On the eve of the make-or-break Texas-Ohio primaries for Sen. Hillary Clinton, she remains in first place in at least one "poll." The Center for Responsive Politics has updated its list of top pharmaceuticals/health products-industry money recipients based on the most recent campaign finance reports and the former First Lady edges out Sen. Barack Obama by about $36,000.
But, when the CRP, on its web site, www.opensecrets.org, breaks it down to just the drug manufacturers (i.e. Amgen , Pfizer ,GlaxoSmithKline , etc.), Obama beats Clinton by 3-grand. Sen. John McCain remains in 15th place on the list of presidential/congressional candidate recipients of money from pharma/health products. But since the last report, he's moved up two notches to 11th position on the recipient list from drugmakers. Gov. Mike Huckabee doesn't appear in the top-20 in either category.

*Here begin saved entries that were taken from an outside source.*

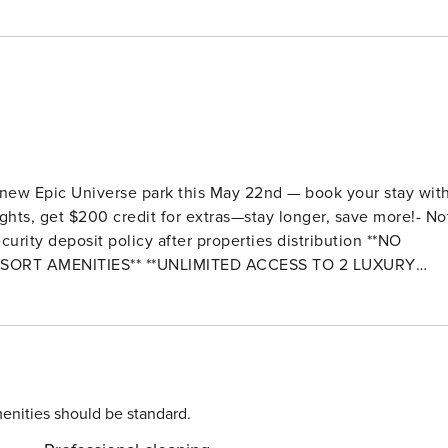
 new Epic Universe park this May 22nd — book your stay wit
ghts, get $200 credit for extras—stay longer, save more!- No
ty deposit policy after properties distribution **NO
SORT AMENITIES** **UNLIMITED ACCESS TO 2 LUXURY
l Fee*). The main clubhouse Oasis Club
rty, by car. Recently Open a second
 mini golf, event stage, bar, hammocks and tiki cabanas and
enities should be standard.
 an extraordinary experience beyond compare! Perfect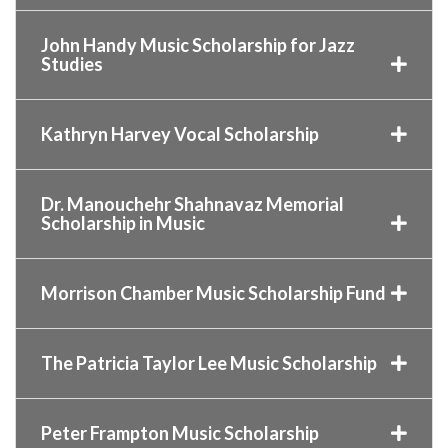
John Handy Music Scholarship for Jazz
Studies
Kathryn Harvey Vocal Scholarship
Dr. Manouchehr Shahnavaz Memorial
Scholarship in Music
Morrison Chamber Music Scholarship Fund
The Patricia Taylor Lee Music Scholarship
Peter Frampton Music Scholarship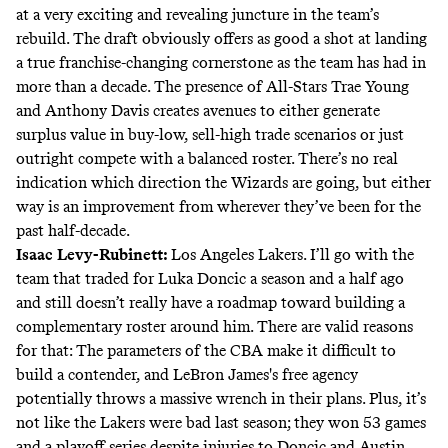
at a very exciting and revealing juncture in the team’s
rebuild. The draft obviously offers as good a shot at landing
a true franchise-changing cornerstone as the team has had in
more than a decade. The presence of All-Stars Trae Young
and Anthony Davis creates avenues to either generate
surplus value in buy-low, sell-high trade scenarios or just
outright compete with a balanced roster. There’s no real
indication which direction the Wizards are going, but either
way is an improvement from wherever they’ve been for the
past half-decade.
Isaac Levy-Rubinett
:
Los Angeles Lakers. I’ll go with the
team that traded for Luka Doncic a season and a half ago
and still doesn’t really have a roadmap toward building a
complementary roster around him. There are valid reasons
for that: The parameters of the CBA make it difficult to
build a contender, and LeBron James's free agency
potentially throws a massive wrench in their plans. Plus, it’s
not like the Lakers were bad last season; they won 53 games
and a playoff series despite injuries to Doncic and Austin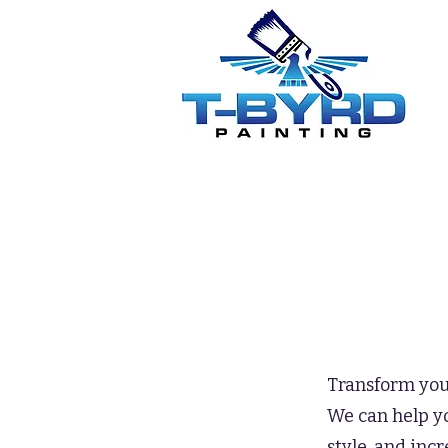
Transform your
We can help yo
style, and inc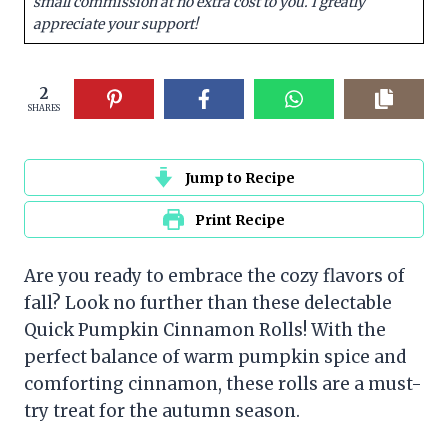
small commission at no extra cost to you. I greatly
appreciate your support!
2
SHARES
Jump to Recipe
Print Recipe
Are you ready to embrace the cozy flavors of
fall? Look no further than these delectable
Quick Pumpkin Cinnamon Rolls! With the
perfect balance of warm pumpkin spice and
comforting cinnamon, these rolls are a must-
try treat for the autumn season.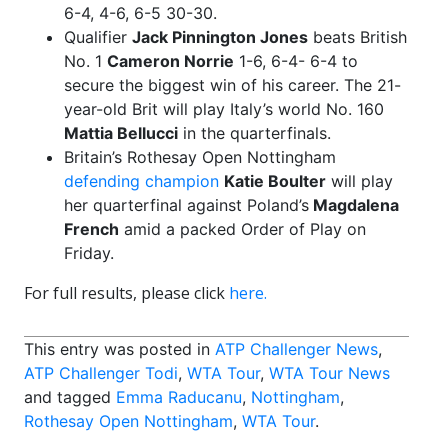
6-4, 4-6, 6-5 30-30.
Qualifier
Jack Pinnington Jones
beats British
No. 1
Cameron Norrie
1-6, 6-4- 6-4 to
secure the biggest win of his career. The 21-
year-old Brit will play Italy’s world No. 160
Mattia Bellucci
in the quarterfinals.
Britain’s Rothesay Open Nottingham
defending champion
Katie Boulter
will play
her quarterfinal against Poland’s
Magdalena
French
amid a packed Order of Play on
Friday.
For full results, please click
here.
This entry was posted in
ATP Challenger News
,
ATP Challenger Todi
,
WTA Tour
,
WTA Tour News
and tagged
Emma Raducanu
,
Nottingham
,
Rothesay Open Nottingham
,
WTA Tour
.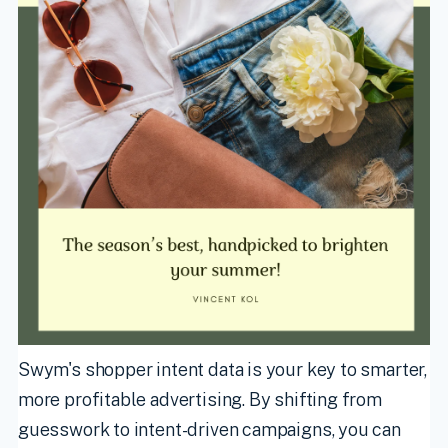
Swym's shopper intent data is your key to smarter,
more profitable advertising. By shifting from
guesswork to intent-driven campaigns, you can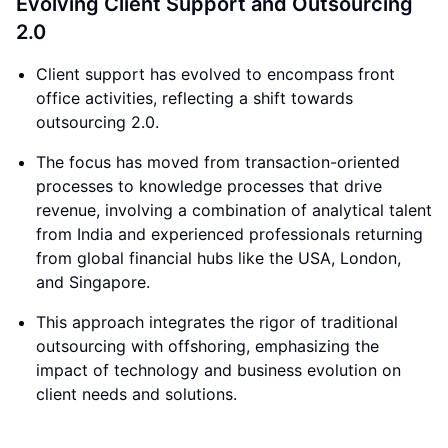
Evolving Client Support and Outsourcing
2.0
Client support has evolved to encompass front
office activities, reflecting a shift towards
outsourcing 2.0.
The focus has moved from transaction-oriented
processes to knowledge processes that drive
revenue, involving a combination of analytical talent
from India and experienced professionals returning
from global financial hubs like the USA, London,
and Singapore.
This approach integrates the rigor of traditional
outsourcing with offshoring, emphasizing the
impact of technology and business evolution on
client needs and solutions.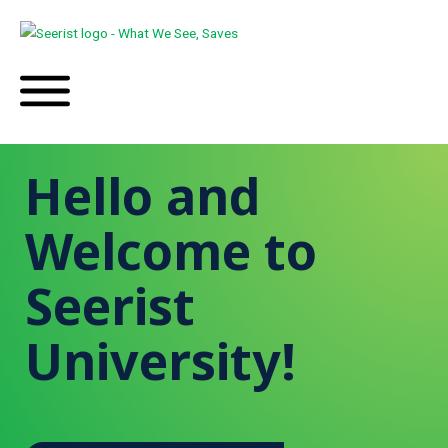
Hello and
Welcome to
Seerist
University!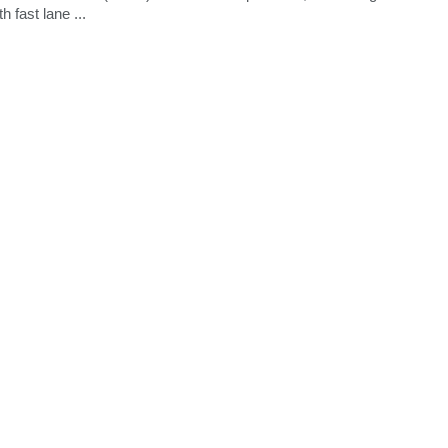
 fast lane ...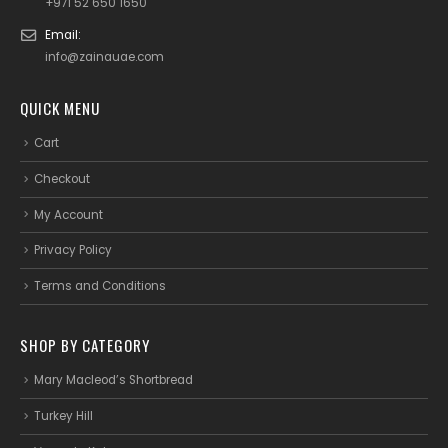
+971 52 650 1650
Email:
info@zainauae.com
QUICK MENU
Cart
Checkout
My Account
Privacy Policy
Terms and Conditions
SHOP BY CATEGORY
Mary Macleod’s Shortbread
Turkey Hill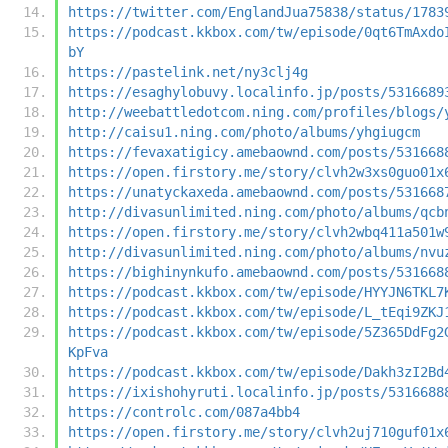
https://twitter.com/EnglandJua75838/status/1783
https://podcast.kkbox.com/tw/episode/0qt6TmAxdo
bY
https://pastelink.net/ny3clj4g
https://esaghylobuvy.localinfo.jp/posts/5316689
http://weebattledotcom.ning.com/profiles/blogs/
http://caisu1.ning.com/photo/albums/yhgiugcm
https://fevaxatigicy.amebaownd.com/posts/531668
https://open.firstory.me/story/clvh2w3xs0guo01x
https://unatyckaxeda.amebaownd.com/posts/531668
http://divasunlimited.ning.com/photo/albums/qcb
https://open.firstory.me/story/clvh2wbq411a501w
http://divasunlimited.ning.com/photo/albums/nvu
https://bighinynkufo.amebaownd.com/posts/531668
https://podcast.kkbox.com/tw/episode/HYYJN6TKL7
https://podcast.kkbox.com/tw/episode/L_tEqi9ZKJ
https://podcast.kkbox.com/tw/episode/5Z365DdFg2
KpFva
https://podcast.kkbox.com/tw/episode/Dakh3zI2Bd
https://ixishohyruti.localinfo.jp/posts/5316688
https://controlc.com/087a4bb4
https://open.firstory.me/story/clvh2uj710guf01x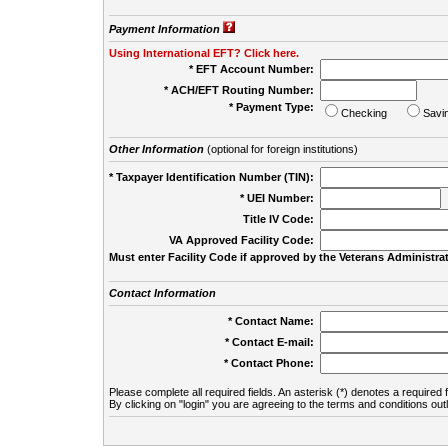
Payment Information
Using International EFT? Click here.
* EFT Account Number:
* ACH/EFT Routing Number:
* Payment Type:
Checking
Savi
Other Information
(optional for foreign institutions)
* Taxpayer Identification Number (TIN):
* UEI Number:
(
Title IV Code:
VA Approved Facility Code:
Must enter Facility Code if approved by the Veterans Administrat
Contact Information
* Contact Name:
* Contact E-mail:
* Contact Phone:
Please complete all required fields. An asterisk (*) denotes a required f
By clicking on "login" you are agreeing to the terms and conditions out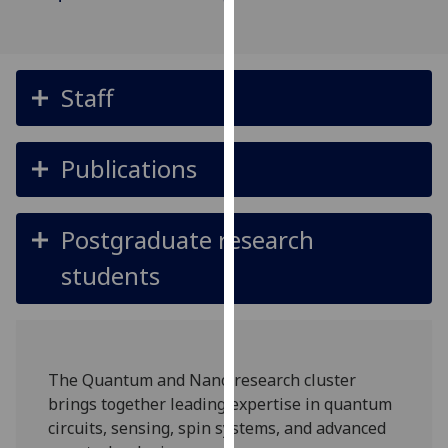
for
personalised
advertising
via
Staff
third
parties.
You
Publications
can
find
out
Postgraduate research
more
students
about
cookies
and
how
we
The Quantum and Nano research cluster
use
brings together leading expertise in quantum
them
circuits, sensing, spin systems, and advanced
on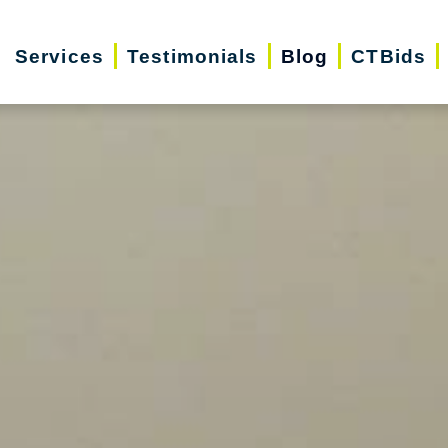
Services
Testimonials
Blog
CTBids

According to the CRP, the pharma/health products sector is now splitting its donations evenly between Democrats and Republicans. In the last presidential election cycle it favored the GOP by a two-to-one margin. While the drugmakers, so far, have given 47 percent of their campaign cash to Dems and 53 percent to Republicans. In 2004, it was 30-70, respectively.
Biotech behemoth Amgen is still the biggest giver (nearly three-quarters of a million dollars), followed by Pfizer, Glaxo, Johnson and Johnson and Roche (which owns a majority stake in another biotech giant, Genentech ). Most, but not all, of the individual drug companies are giving more of their money to Republicans (Pfizer, whose CEO has twice given the maximum personal contribution to Clinton, is one of the exceptions).
And, interestingly, generic drugmaker Mylan Labs , favors Democrats (67 percent) over Republicans (33 percent). Perhaps the conventional political wisdom there is that the Dems might work harder to make it easier to get cheaper generic drugs to market. And sleeping pill manufacturer Sepracor (it makes Lunesta--the one with the opaque butterfly in the commercial) has thrown 83 percent of its cash at Democrats.
Analysts say the industry is simply trying to make sure it has a place at the table if/when healthcare reform is discussed. Others say it supports their thesis that the Democrats' bark might be worse than their bite--that yes, there's a lot of populist campaign rhetoric about "taking on the drug companies," but that the financial support may be a better "tell" of their true position when push comes to shove. Our chief political correspondent, John Harwood, says the flow of pharma funds to the presidential candidates tells you more about the way the election is tilting than any voter poll.